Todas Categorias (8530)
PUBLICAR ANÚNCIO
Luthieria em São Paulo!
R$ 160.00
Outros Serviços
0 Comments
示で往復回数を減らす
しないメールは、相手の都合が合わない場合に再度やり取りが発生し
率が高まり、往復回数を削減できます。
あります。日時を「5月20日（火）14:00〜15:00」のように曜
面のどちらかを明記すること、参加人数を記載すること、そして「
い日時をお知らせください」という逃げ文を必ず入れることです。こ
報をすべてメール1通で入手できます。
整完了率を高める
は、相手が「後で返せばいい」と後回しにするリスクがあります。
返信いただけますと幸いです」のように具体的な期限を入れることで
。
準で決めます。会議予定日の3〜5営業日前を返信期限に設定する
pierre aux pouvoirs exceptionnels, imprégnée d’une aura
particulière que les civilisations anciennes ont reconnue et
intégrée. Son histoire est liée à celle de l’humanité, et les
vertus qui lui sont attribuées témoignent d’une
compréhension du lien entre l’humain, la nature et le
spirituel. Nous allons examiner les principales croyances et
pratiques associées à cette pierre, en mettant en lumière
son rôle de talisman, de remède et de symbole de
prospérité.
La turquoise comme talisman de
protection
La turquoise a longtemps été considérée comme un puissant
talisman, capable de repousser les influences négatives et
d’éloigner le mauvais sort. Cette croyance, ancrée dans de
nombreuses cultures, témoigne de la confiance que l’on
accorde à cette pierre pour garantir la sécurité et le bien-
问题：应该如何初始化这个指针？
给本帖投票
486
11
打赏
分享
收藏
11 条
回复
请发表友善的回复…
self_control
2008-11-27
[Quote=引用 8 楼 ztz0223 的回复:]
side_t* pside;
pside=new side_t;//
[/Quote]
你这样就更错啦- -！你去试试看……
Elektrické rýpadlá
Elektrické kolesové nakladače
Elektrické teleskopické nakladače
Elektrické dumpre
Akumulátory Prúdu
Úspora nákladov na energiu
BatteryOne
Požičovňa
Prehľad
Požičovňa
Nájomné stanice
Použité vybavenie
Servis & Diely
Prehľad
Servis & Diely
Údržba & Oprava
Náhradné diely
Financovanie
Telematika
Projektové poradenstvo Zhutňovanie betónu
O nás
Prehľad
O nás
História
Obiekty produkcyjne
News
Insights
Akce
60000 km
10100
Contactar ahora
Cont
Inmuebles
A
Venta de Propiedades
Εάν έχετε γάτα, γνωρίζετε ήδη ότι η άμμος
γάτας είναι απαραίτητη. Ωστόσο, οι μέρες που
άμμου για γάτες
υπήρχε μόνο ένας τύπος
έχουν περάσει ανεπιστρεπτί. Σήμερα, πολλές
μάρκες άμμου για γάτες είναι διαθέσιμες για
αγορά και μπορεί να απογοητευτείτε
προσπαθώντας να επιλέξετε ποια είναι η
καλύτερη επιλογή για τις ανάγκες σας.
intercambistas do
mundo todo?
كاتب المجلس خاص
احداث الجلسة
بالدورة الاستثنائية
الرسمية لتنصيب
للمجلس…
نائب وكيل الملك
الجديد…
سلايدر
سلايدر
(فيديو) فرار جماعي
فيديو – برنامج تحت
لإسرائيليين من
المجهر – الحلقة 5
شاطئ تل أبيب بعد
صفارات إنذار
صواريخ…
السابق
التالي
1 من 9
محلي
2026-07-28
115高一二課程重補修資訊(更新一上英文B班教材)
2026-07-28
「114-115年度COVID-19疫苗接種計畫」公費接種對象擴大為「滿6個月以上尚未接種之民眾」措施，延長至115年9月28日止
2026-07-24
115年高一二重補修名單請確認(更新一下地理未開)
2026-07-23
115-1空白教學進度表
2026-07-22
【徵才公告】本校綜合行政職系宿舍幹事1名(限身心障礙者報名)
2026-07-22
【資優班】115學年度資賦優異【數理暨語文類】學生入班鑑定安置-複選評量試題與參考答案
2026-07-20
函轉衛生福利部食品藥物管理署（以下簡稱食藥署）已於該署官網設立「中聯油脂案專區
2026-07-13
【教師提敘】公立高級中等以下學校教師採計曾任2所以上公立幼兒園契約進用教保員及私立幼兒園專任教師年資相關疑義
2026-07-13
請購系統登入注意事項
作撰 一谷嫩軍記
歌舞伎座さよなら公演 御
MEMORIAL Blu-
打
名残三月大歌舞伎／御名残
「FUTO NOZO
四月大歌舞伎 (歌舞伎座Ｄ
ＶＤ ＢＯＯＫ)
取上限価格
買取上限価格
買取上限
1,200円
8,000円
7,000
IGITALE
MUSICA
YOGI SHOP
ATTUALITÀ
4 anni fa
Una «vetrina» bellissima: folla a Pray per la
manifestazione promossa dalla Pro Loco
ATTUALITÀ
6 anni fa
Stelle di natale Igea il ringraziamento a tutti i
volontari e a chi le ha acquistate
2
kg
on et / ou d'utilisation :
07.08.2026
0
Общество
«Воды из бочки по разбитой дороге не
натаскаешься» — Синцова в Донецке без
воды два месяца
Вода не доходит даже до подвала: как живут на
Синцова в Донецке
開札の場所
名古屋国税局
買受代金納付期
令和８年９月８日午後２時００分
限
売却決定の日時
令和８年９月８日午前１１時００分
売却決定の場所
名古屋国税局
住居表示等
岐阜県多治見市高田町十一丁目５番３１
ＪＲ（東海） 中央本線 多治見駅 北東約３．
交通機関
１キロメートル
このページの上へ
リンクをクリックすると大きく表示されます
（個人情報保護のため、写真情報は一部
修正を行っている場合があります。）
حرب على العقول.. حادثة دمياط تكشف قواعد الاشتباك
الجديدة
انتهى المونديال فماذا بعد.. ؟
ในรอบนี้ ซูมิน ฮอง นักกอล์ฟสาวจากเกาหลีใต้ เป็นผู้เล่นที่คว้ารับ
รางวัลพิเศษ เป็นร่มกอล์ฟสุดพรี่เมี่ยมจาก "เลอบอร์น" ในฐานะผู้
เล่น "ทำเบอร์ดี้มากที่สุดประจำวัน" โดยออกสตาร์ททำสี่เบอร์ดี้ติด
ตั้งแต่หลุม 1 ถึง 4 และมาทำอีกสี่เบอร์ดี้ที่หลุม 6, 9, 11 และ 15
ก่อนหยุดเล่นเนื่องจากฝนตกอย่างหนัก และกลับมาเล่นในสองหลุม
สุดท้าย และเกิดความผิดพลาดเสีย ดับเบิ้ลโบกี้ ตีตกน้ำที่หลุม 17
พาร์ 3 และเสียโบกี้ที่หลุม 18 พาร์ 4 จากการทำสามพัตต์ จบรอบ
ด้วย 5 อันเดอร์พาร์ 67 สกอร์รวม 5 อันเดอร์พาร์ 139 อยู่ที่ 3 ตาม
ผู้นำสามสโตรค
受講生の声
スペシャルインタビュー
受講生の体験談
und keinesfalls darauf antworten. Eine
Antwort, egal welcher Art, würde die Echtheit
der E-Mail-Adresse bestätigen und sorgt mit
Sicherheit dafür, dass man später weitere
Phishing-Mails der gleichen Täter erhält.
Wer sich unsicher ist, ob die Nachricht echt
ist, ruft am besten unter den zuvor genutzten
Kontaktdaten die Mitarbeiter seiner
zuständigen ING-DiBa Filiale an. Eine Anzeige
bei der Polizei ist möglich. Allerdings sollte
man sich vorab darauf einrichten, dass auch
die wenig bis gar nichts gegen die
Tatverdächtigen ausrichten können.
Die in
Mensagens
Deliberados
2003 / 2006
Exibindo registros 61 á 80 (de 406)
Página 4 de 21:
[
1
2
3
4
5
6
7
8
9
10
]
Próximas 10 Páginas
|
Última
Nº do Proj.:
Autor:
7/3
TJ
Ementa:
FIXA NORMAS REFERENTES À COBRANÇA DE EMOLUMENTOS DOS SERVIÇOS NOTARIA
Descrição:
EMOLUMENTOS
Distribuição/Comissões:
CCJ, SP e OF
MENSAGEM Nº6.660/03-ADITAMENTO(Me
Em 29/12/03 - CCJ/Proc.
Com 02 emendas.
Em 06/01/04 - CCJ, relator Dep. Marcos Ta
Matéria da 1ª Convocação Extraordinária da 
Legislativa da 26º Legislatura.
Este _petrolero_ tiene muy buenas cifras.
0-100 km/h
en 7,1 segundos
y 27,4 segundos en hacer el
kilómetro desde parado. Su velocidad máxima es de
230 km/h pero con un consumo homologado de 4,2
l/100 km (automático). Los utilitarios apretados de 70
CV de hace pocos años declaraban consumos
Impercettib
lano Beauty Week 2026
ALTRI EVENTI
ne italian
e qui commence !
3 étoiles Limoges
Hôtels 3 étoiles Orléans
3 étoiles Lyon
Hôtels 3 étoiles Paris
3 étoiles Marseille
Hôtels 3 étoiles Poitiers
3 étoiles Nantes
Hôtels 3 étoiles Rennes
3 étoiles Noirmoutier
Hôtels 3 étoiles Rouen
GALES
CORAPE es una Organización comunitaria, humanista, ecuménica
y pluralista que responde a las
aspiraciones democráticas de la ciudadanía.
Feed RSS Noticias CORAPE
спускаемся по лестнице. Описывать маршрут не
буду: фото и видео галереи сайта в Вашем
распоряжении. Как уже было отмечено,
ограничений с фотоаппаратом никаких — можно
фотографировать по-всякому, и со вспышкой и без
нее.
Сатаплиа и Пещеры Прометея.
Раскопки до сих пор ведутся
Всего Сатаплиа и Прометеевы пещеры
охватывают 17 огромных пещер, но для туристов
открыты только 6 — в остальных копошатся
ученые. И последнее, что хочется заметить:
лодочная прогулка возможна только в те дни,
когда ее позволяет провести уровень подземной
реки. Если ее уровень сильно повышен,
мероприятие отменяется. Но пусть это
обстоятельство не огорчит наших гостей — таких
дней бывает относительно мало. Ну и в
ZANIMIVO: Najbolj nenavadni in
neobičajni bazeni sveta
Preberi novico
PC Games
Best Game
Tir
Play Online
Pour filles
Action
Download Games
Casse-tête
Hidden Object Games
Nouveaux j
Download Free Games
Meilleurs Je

## Exercise
Copy out everything from the start of the entries down to the line containing "compréhension du lien", swapping "pierre" for "roche" and leaving every other word unchanged.

## Finished exercise
Todas Categorias (8530)
PUBLICAR ANÚNCIO
Luthieria em São Paulo!
R$ 160.00
Outros Serviços
0 Comments
示で往復回数を減らす
しないメールは、相手の都合が合わない場合に再度やり取りが発生し
率が高まり、往復回数を削減できます。
あります。日時を「5月20日（火）14:00〜15:00」のように曜
面のどちらかを明記すること、参加人数を記載すること、そして「
い日時をお知らせください」という逃げ文を必ず入れることです。こ
報をすべてメール1通で入手できます。
整完了率を高める
は、相手が「後で返せばいい」と後回しにするリスクがあります。
返信いただけますと幸いです」のように具体的な期限を入れることで
。
準で決めます。会議予定日の3〜5営業日前を返信期限に設定する
roche aux pouvoirs exceptionnels, imprégnée d’une aura
particulière que les civilisations anciennes ont reconnue et
intégrée. Son histoire est liée à celle de l’humanité, et les
vertus qui lui sont attribuées témoignent d’une
compréhension du lien entre l’humain, la nature et le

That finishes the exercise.